Most every commercial Polyurethane Foam Spray Gun uses impingement-mixing technology to mix the chemicals inside the gun. Pouring and injection applications can incorporate a variety of different mixing technologies including static and dynamic mix, however, in this section we will focus on spraying.
It is important to understand that once the two materials come together inside the gun to mix, they begin to react immediately as they mix and exit the spray gun. If the all of the reacted material is not expelled from the gun once the trigger is released, the material will set-up and harden inside the gun, rendering it non-usable. The design function within the spray gun that assures this does not happen is called purging. There are three basic purge systems offered by the various manufactures that offer different degrees of advantages and disadvantages, mechanical purge, air purge and solvent purge. Solvent purge is not that common in spraying foams as it is in coatings.
Mechanical purge serves two functions in a spray gun. A valving rod is set inside the mixing chamber of the gun. When the gun is not triggered, the valving rod remains static and closes of the two chemical ports. When the gun is triggered, the valving rod withdraws, opens up the two chemical ports to let the polyol resin and isocyanate materials into the gun to mix and spray. When the trigger is released, the rod comes forward closing off the two chemical ports and mechanically purges the remaining mixed material out of the gun.
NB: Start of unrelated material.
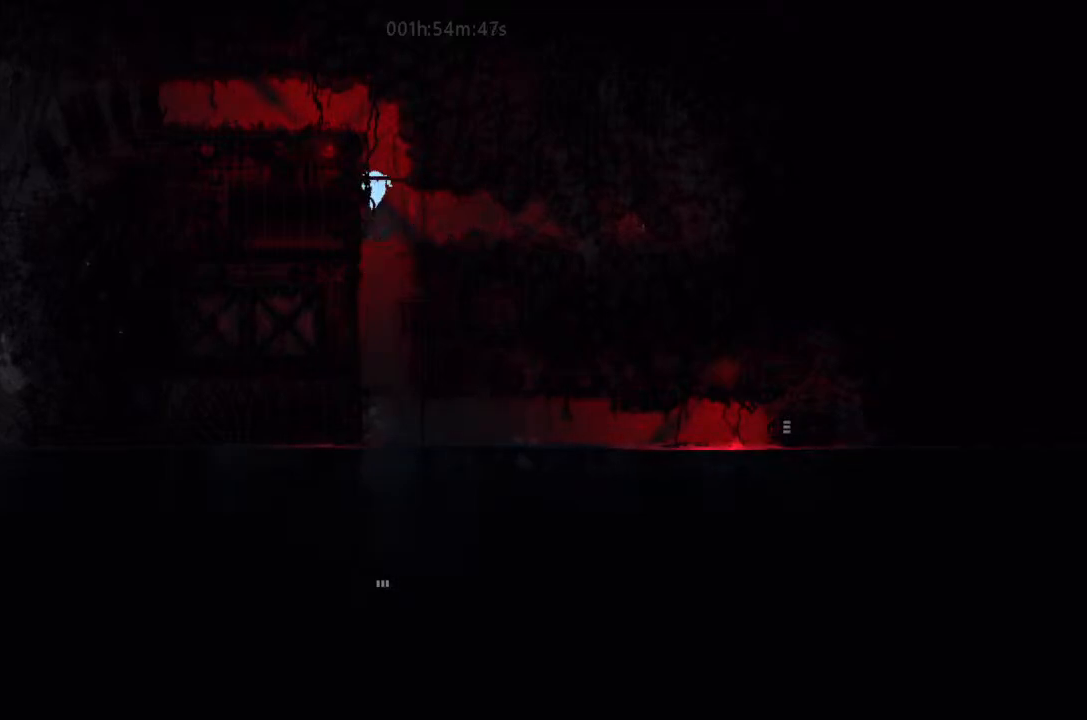
{"keys": ["left"], "events": [[34, "j", "down"], [134, "left", "down"], [367, "j", "up"]]}
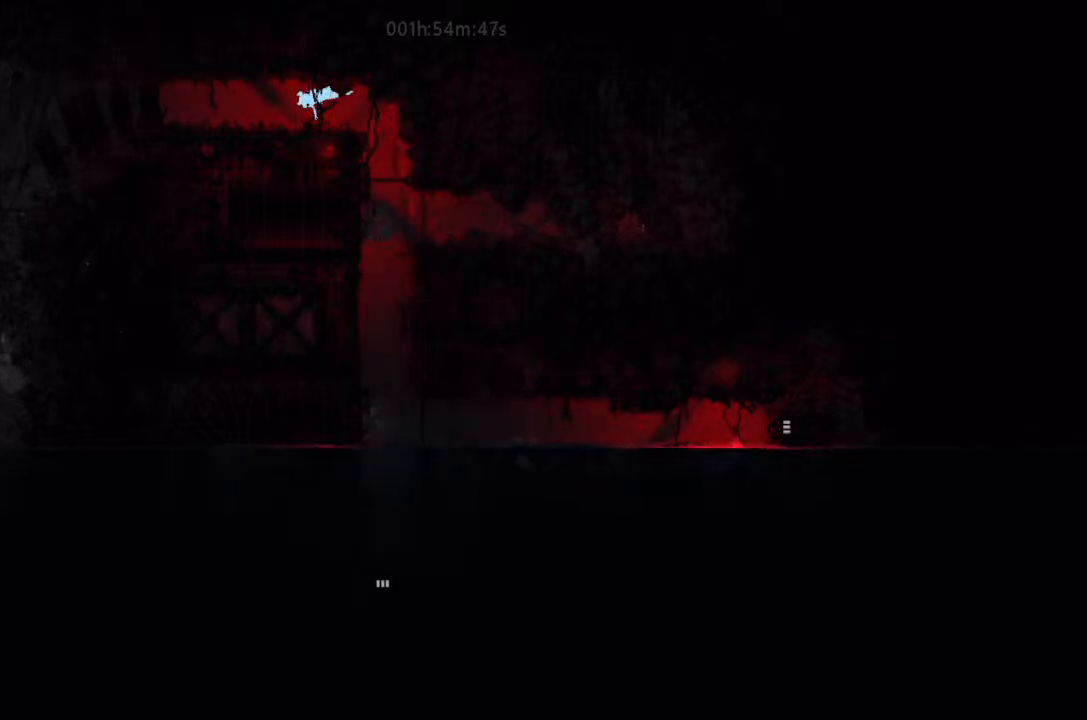
{"keys": ["down", "j", "left"], "events": [[334, "down", "down"], [334, "j", "down"]]}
Air purge guns work similar to mechanical purge guns, except they purge the material from mixing chamber and gun block using a quick blast of air.
Solvent purge is not that common and requires flushing of a cleaning solvent through the gun to neutralize the chemical reaction and the wash out the inside of the gun. This not favorable due to the fact that solvents cost additional money, they need to be properly disposed of (costing more money), and they can be harmful to the operators and the environment.